ECLI:NL:CBB:2006:AZ0411
College van Beroep voor het bedrijfsleven
- Eerste aanleg - enkelvoudig
- C.M. Wolters
- A. Graefe
- Rechtspraak.nl
Beoordeling van geheimhouding van projectanalyse in subsidieverzoek
In deze uitspraak van het College van Beroep voor het bedrijfsleven, gedateerd op 31 maart 2006, wordt de vraag behandeld of de beperking van de kennisneming van een projectanalyse gerechtvaardigd is. De zaak betreft een beroep van appellant tegen een besluit van de Minister van Economische Zaken, waarbij een aanvraag om subsidie op grond van het Besluit innovatiesubsidie samenwerkingsprojecten was afgewezen. Appellant had verzocht om kennisneming van de volledige projectanalyse, maar verweerder had zich op het standpunt gesteld dat deze niet volledig aan appellant ter beschikking mocht worden gesteld, met een beroep op artikel 8:29 van de Algemene wet bestuursrecht (Awb).
Het College overweegt dat de wet voorziet in de mogelijkheid om stukken geheim te houden indien daarvoor gewichtige redenen zijn. De beoordeling van deze redenen vereist een afweging van belangen, waarbij zowel het belang van de partijen om over relevante informatie te beschikken als het belang van de rechter om over alle benodigde informatie te beschikken in aanmerking moeten worden genomen. Het College concludeert dat verweerder onvoldoende zwaarwegende argumenten heeft aangedragen voor het beroep op geheimhouding. De projectanalyse is van belang voor de Adviescommissie innovatiesubsidie samenwerkingsprojecten en speelt een rol in de beoordeling van het project.

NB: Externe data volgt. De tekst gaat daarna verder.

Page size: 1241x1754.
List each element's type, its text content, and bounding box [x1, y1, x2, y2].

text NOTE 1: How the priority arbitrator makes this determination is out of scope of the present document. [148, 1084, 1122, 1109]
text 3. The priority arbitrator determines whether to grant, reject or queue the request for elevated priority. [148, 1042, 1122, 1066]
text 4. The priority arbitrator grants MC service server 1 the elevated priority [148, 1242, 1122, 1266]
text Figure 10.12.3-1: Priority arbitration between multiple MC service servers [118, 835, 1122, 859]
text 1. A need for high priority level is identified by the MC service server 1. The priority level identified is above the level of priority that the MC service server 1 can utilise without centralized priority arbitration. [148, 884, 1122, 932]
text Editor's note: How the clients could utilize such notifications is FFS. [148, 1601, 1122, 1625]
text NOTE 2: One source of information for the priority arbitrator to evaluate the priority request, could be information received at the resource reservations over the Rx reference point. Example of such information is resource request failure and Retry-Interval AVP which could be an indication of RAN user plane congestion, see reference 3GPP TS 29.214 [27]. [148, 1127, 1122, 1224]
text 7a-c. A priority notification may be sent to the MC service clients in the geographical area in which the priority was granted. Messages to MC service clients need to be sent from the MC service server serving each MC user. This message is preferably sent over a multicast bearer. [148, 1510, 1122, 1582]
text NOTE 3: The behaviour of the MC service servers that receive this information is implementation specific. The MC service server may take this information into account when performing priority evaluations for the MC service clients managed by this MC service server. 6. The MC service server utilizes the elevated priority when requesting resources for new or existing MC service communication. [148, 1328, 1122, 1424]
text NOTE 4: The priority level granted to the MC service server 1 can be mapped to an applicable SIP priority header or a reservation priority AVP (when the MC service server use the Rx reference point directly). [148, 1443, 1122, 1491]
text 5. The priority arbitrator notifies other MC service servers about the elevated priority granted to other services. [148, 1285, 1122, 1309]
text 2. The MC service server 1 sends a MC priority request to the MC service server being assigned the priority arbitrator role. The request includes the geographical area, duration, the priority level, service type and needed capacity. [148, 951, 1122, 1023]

Het College beslist dat de beperking van de kennisneming van de volledige projectanalyse niet gerechtvaardigd is en gelast de griffier om het stuk terug te zenden aan verweerder. Verweerder krijgt de gelegenheid om binnen twee weken na verzending van de beslissing de projectanalyse alsnog als toegankelijk gedingstuk in te brengen. De beslissing houdt iedere verdere beslissing aan.